Supplied passage:
★ ★ ★ ★ ★ ★ ★
The Truth About Power, Contact, and Hitting in General

by Brad McKay

March 16, 2016

The overarching purpose of this study was to identify the core skills that underlie hitting performance and investigate the extent to which hitters must choose between these skills. The article unfolds in two parts. In Part 1, I explore the ostensible trade-off between power and contact in search of the optimal approach. Then in Part 2, I show that 66% of variance in wRC+ can be explained by four skill-indicators: power, contact, speed, and discipline. It will be revealed that increasing hard contact should be of paramount importance to hitting coaches, while contact and discipline are complimentary assets.

PART ONE: IS THERE A POWER-CONTACT TRADE-OFF?

Eli Ben-Porat recently published a terrific study on the trade-off between contact ability and power and I will be building on his findings. As such, I will be using the same sample as his study, which includes all players since 2008 who have swung at 1000 pitches or more. First, I want to explain why it is assumed that there is a trade-off between power and contact. Not only is it intuitive that a hitter chooses between swinging for the fence and putting the ball in play — there is also clearly a trade-off between abilities among MLB hitters. Here is a plot of the relationship between SLG on Contact and Contact%.

SLG and Contact
Figure 1. Contact Rate and SLG on Contact.

There is a strong inverse relationship between power and contact, explaining 42% of total variance. However, Ben-Porat cited evidence that power hitters tend to face tougher pitches than light hitters, a factor that is likely to affect their contact rate. When Ben-Porat controlled for effect of pitch location on contact rate, the relationship between contact and power dropped to an R² of 33%. Figure 2 plots the relationship between Ben-Porat’s new True Contact, a location-independent measure of contact skill, and SLG on Contact.

SLG and True Contact
Figure 2. True Contact and SLG on Contact.

While controlling for location loosened the relationship between power and contact, there still appears to be a significant inverse correlation between the skills. Is this lingering relationship due to a necessary trade-off between hitting for power and making contact? I propose not. Instead, consider the relationship between Fastball% and SLG on Contact.
★ ★ ★ ★ ★ ★ ★
What this exercise asks:
(A) Answer these questions from the article on power and contact, please:
(i) How many skill-indicators explain 66% of variance in wRC+, and what are they?
(ii) Which players make up the sample used in the study?
(iii) What R² did the contact-power relationship drop to once pitch location was controlled for?
(B) Pick up the article on power and contact right after its final sentence and keep writing it in the same voice.
The material that comes next is separate from the article on power and contact.

Information supplied:
★ ★ ★ ★ ★ ★ ★
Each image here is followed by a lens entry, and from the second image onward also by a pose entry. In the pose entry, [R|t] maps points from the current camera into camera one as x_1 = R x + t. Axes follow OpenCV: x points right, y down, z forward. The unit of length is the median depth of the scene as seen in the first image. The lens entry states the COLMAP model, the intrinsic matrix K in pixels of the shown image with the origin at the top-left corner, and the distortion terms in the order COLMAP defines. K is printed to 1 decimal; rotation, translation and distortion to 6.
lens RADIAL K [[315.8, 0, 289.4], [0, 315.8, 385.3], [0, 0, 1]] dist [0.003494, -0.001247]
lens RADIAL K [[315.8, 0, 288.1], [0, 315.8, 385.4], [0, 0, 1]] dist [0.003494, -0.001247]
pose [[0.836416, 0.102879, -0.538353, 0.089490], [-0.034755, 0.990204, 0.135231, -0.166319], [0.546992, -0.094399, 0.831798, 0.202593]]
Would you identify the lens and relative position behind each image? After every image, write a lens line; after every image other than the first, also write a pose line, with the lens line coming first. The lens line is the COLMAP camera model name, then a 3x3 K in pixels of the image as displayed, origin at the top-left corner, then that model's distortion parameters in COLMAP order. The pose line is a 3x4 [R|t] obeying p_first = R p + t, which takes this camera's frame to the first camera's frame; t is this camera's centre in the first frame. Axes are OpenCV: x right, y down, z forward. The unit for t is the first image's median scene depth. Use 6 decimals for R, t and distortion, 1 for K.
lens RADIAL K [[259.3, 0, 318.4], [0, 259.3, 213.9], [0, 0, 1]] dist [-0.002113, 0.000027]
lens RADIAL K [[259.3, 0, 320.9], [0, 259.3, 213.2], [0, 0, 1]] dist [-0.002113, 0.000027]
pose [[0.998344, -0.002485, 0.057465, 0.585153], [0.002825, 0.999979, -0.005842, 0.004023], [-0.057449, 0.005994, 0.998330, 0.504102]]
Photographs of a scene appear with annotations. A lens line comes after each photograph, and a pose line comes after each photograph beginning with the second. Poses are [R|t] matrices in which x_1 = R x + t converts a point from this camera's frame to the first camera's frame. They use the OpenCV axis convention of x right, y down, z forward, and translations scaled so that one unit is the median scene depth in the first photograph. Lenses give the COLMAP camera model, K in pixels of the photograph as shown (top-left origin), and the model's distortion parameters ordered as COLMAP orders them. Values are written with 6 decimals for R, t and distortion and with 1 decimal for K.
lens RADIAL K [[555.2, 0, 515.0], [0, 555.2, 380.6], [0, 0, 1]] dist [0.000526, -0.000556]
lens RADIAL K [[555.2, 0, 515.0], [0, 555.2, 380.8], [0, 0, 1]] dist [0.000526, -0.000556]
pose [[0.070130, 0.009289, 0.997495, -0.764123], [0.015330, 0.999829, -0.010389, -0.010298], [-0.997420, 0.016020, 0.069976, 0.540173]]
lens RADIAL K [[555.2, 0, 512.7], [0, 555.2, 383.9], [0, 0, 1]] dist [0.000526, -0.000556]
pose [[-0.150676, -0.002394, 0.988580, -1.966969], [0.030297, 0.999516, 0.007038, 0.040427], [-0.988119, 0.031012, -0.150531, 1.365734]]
★ ★ ★ ★ ★ ★ ★
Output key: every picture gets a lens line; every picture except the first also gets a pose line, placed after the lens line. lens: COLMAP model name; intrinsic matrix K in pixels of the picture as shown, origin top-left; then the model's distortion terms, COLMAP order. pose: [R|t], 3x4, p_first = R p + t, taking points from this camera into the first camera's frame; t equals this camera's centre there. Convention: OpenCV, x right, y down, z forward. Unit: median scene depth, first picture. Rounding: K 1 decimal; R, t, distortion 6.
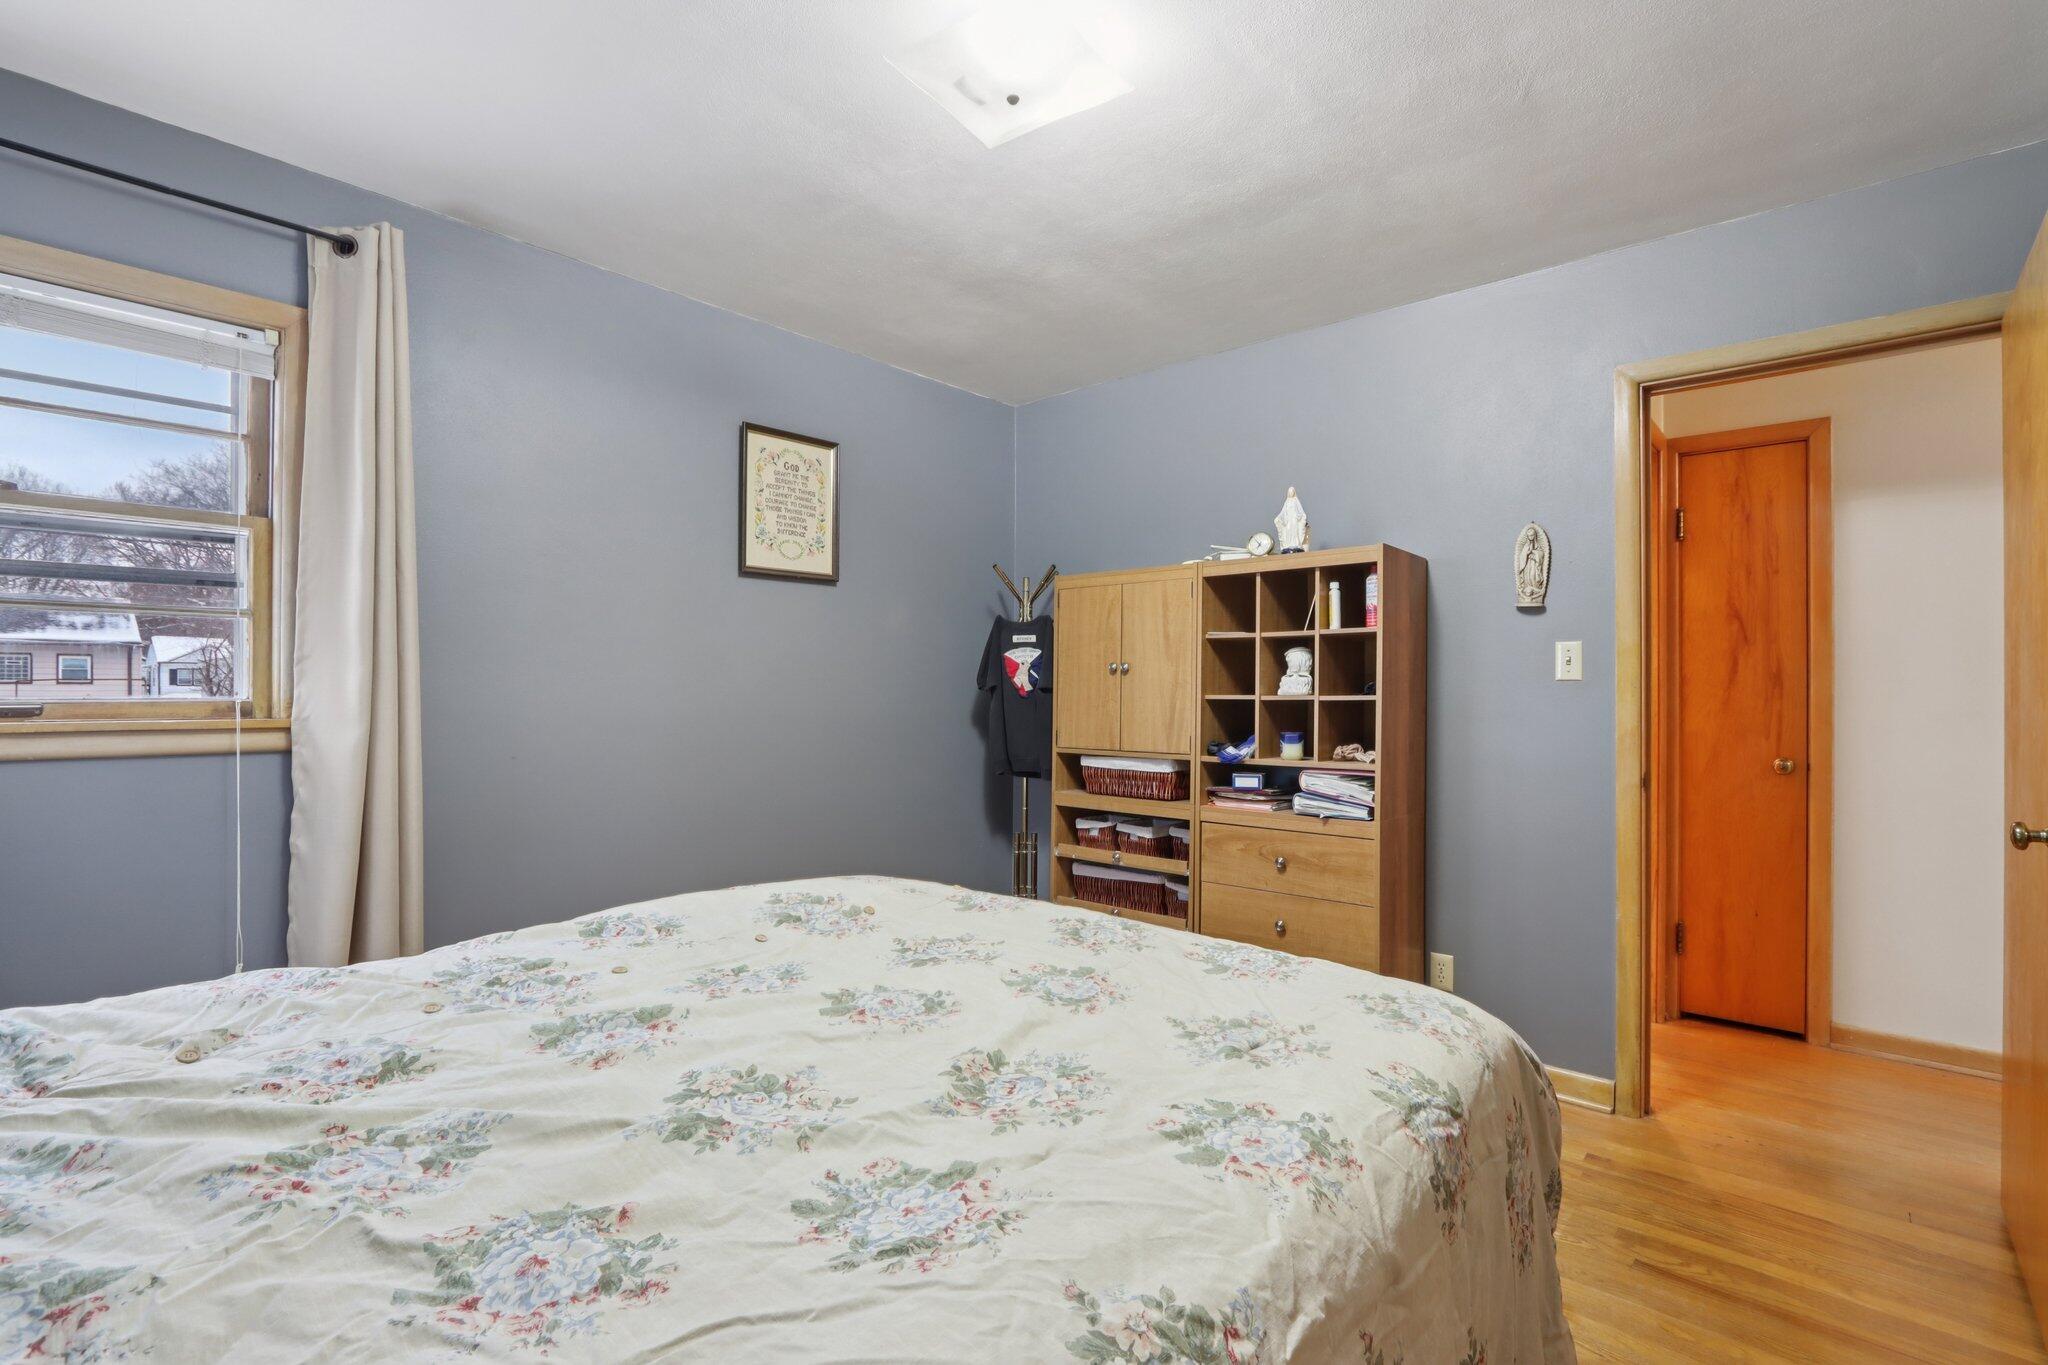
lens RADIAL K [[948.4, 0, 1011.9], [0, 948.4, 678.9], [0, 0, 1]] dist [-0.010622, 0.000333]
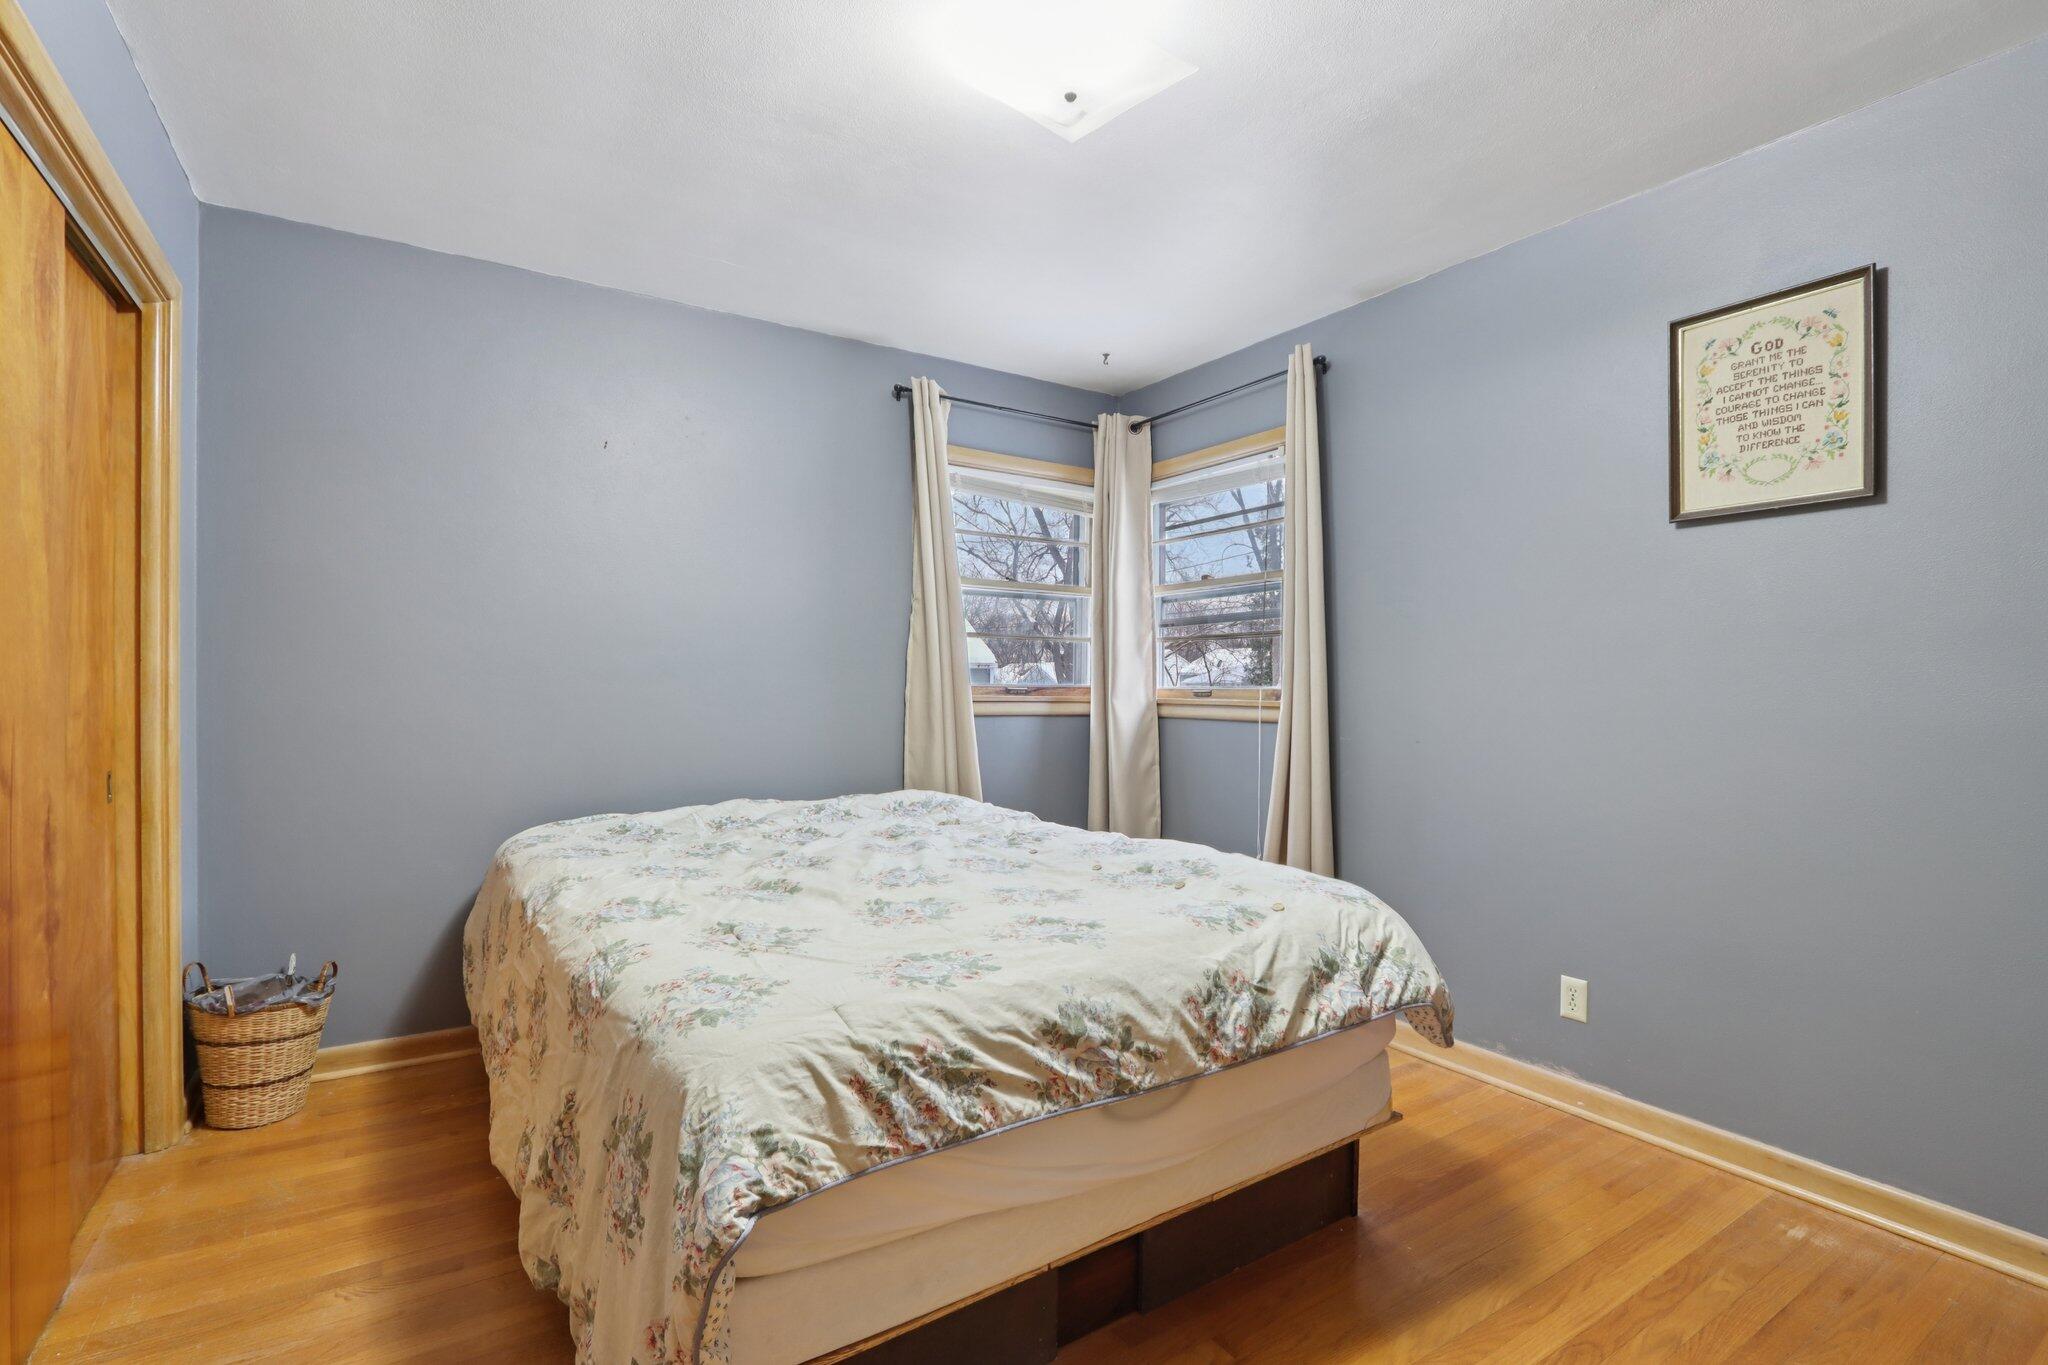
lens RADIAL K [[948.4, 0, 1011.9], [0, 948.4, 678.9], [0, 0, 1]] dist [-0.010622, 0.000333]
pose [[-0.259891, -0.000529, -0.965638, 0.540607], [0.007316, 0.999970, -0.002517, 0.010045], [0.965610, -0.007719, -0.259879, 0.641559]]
★ ★ ★ ★ ★ ★ ★
Your responses:
(A)
(i) Four: power, contact, speed, and discipline.
(ii) All players since 2008 who have swung at 1000 pitches or more.
(iii) 33%.

(B)
The graph in Figure 3 plots the relationship between percentage of fastballs faced and SLG on Contact.

SLG and Fastball%
Figure 3. Percentage of Fastballs Faced and SLG on Contact.

Predictably, pitchers tend to throw fewer fastballs to more powerful hitters. To parcel out the effect of pitch type, I examined the relationship between regular Contact% and SLG on Contact while controlling for Fastball%. This strategy is similar to Ben-Porat’s approach but controls for pitch type rather than location. The results of a simultaneous multiple regression analysis indicate that when holding Fastball% constant, Contact% explains just 12% of the variance in SLG on Contact. In other words, most of the relationship between Contact% and SLG on Contact was due to differences in the amount of fastballs faced.

To do a little better, I examined the relationship between Fastball% and True Contact. Figure 4 shows that Fastball% accounts for about a quarter of the variance in True Contact. Understandably, as Fastball% increases so does True Contact.

Fastball% and True Contact
Figure 4. Relationship between True Contact and Fastball%.

While True Contact controls for the location of pitches faced, it does not account for the proportion of fastballs faced. When the effect of Fastball% is held constant, True Contact accounts for just 9% of the variance in SLG on Contact. I computed a new Fastball%-independent version of True Contact, called Real Contact, and plotted it against SLG on Contact in Figure 5.

Figure 5. Relationship between Real Contact and SLG on Contact.

The plot resembles a shotgun distribution with only a slight relationship between power and contact left. It is possible this remaining relationship is due to what’s left of the “trade-off hypothesis.” If so, I suspected there would be evidence that an approach that maximizes slugging, such as hitting fly balls and pulling the ball, would be associated with lower Real Contact scores. Instead, FB% explained only 2.6% and Pull% only 2.4% of total variance in Real Contact. If there is real trade-off between contact and power, I still can’t isolate it.

Dr. Alan Nathan has demonstrated that home runs and base hits are optimized by different swing strategies. The implication is that there is a trade-off between base hits and power. Perhaps a contact swing is a base-hit swing. I tested this notion, and Figure 6 plots the relationship.

babip and contact

Figure 6. BABIP and Real Contact.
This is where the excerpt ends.